WHAT THIS TASK INVOLVES -
Translate this sentence from the PingFederate CIMD text into Spanish: "This model reduces the need to pre-register and manage each client individually."

PingFederate Server

Client ID metadata documents (CIMD)

PingFederate supports Client ID Metadata Documents (CIMD) to allow OAuth clients to provide client metadata dynamically during runtime transactions. With CIMD, the client_id identifies the location of a metadata document that PingFederate retrieves and validates during the authorization flow. This model reduces the need to pre-register and manage each client individually.

Learn more in the CIMD specification.

CIMD changes the client registration model in the following ways:

  • Decentralized: Clients host and manage their own metadata instead of relying only on pre-registered metadata in PingFederate.

  • Just-in-time: PingFederate creates clients when it receives the initial authorization endpoint request, before user authentication on the sign-on page.

  • Ephemeral: CIMD clients exist only as long as they are needed for transaction processing and policy enforcement.

EXTRACTED RECORDS -
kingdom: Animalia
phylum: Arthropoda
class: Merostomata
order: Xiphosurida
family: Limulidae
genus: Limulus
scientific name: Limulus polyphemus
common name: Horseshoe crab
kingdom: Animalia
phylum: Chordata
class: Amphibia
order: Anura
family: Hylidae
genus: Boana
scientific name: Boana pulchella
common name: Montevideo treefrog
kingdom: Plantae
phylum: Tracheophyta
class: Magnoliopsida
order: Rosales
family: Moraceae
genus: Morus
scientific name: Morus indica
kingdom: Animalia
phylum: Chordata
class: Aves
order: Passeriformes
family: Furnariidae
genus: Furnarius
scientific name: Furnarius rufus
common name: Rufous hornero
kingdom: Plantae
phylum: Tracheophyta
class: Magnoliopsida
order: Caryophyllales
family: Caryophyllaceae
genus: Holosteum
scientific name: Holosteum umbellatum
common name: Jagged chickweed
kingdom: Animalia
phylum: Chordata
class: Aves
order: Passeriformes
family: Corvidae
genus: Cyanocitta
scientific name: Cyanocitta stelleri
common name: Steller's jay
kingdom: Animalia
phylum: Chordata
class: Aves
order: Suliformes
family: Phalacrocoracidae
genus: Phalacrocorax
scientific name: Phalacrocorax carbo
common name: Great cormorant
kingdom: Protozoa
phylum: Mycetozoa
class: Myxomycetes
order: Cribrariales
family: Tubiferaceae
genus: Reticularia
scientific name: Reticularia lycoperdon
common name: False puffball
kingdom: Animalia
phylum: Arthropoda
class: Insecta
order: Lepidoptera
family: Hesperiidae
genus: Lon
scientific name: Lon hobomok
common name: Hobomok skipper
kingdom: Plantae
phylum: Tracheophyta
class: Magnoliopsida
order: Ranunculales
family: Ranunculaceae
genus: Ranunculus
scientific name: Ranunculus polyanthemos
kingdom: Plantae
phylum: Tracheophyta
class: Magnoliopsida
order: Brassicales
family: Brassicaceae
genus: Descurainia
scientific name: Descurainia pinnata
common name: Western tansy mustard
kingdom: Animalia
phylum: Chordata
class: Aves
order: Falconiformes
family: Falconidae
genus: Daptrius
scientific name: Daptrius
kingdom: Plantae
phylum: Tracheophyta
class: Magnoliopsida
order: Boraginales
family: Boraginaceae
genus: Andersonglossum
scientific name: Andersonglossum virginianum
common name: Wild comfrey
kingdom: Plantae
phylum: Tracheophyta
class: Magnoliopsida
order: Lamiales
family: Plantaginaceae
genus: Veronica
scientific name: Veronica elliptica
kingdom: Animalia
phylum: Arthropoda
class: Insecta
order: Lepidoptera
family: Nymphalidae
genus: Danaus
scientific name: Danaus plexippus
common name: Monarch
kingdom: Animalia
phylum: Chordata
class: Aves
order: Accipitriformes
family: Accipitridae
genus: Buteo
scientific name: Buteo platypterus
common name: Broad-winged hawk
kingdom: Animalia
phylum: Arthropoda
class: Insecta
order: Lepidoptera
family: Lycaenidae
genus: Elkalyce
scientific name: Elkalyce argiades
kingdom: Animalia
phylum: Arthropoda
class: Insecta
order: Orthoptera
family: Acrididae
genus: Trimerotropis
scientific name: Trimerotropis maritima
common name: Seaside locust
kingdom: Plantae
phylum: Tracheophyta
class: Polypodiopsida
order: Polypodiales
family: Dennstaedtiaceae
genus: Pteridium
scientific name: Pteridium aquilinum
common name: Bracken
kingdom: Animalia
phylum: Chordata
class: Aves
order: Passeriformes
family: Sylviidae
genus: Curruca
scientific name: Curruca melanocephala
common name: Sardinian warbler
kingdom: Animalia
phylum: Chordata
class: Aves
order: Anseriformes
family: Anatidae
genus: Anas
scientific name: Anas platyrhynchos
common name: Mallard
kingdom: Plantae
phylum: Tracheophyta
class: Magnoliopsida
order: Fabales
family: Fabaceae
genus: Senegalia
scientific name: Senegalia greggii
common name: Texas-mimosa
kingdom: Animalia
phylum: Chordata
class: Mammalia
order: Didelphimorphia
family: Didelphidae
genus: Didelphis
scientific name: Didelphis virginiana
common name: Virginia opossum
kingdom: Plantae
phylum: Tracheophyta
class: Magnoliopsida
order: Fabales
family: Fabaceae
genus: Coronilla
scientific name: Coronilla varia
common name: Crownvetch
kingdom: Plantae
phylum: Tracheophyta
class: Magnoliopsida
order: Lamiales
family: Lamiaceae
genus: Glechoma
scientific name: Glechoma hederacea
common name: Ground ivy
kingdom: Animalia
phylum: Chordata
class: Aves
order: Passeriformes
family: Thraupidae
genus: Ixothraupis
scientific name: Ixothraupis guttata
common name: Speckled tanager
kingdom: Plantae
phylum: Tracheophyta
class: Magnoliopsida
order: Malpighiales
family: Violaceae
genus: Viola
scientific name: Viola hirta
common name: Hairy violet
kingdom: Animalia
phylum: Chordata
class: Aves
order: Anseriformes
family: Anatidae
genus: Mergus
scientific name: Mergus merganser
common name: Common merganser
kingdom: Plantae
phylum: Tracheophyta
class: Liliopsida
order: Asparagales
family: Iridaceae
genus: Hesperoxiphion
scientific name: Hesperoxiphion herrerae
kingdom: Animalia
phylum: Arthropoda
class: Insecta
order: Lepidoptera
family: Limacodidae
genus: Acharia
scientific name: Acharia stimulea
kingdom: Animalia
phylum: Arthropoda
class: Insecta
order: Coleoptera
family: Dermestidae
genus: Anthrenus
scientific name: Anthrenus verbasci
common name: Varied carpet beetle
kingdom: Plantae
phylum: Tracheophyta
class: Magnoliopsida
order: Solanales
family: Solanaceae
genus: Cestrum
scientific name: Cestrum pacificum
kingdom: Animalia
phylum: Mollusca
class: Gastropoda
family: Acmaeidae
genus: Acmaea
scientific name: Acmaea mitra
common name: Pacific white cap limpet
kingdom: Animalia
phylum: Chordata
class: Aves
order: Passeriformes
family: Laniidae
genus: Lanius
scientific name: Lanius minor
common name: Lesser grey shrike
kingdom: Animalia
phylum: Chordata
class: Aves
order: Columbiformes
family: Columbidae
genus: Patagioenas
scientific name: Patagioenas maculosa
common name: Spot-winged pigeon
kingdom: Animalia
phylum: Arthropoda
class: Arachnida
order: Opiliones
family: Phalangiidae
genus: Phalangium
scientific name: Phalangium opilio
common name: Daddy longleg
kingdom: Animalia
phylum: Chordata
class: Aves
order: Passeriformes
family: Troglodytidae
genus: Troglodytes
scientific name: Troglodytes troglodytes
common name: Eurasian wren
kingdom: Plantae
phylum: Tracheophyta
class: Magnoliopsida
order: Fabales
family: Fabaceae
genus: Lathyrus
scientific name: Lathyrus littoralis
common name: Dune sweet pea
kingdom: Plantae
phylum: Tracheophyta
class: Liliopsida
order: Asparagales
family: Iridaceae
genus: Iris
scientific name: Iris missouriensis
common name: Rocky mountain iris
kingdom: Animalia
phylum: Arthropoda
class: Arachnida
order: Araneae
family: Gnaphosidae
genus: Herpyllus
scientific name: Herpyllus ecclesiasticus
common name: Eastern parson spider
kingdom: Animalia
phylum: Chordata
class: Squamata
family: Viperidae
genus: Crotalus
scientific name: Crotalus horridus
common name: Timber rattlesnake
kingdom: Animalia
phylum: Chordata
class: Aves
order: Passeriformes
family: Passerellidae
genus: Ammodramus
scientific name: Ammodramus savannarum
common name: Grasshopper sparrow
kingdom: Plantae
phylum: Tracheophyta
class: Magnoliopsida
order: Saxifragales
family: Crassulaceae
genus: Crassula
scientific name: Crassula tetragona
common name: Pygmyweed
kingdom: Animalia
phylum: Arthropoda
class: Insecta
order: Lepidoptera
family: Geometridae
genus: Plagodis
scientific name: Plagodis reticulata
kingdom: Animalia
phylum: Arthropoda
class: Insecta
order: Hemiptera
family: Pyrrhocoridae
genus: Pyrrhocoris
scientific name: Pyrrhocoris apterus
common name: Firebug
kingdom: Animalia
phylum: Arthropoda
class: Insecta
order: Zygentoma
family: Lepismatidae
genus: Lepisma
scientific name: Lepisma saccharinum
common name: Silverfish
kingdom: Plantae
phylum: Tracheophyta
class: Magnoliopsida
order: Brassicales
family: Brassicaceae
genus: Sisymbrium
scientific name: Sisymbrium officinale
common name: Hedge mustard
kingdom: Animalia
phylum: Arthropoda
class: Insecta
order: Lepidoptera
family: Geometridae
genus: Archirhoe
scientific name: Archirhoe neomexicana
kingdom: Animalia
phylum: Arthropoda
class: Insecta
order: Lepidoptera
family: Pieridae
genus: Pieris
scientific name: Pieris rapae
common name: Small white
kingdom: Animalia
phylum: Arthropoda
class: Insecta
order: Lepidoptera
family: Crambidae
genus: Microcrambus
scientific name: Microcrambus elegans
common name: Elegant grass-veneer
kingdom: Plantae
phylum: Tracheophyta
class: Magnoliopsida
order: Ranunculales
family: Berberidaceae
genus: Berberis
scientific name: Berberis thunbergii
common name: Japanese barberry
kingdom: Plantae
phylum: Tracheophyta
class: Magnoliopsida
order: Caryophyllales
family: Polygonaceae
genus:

EXERCISE RESPONSE -
Este modelo reduce la necesidad de registrar previamente y administrar cada cliente de forma individual.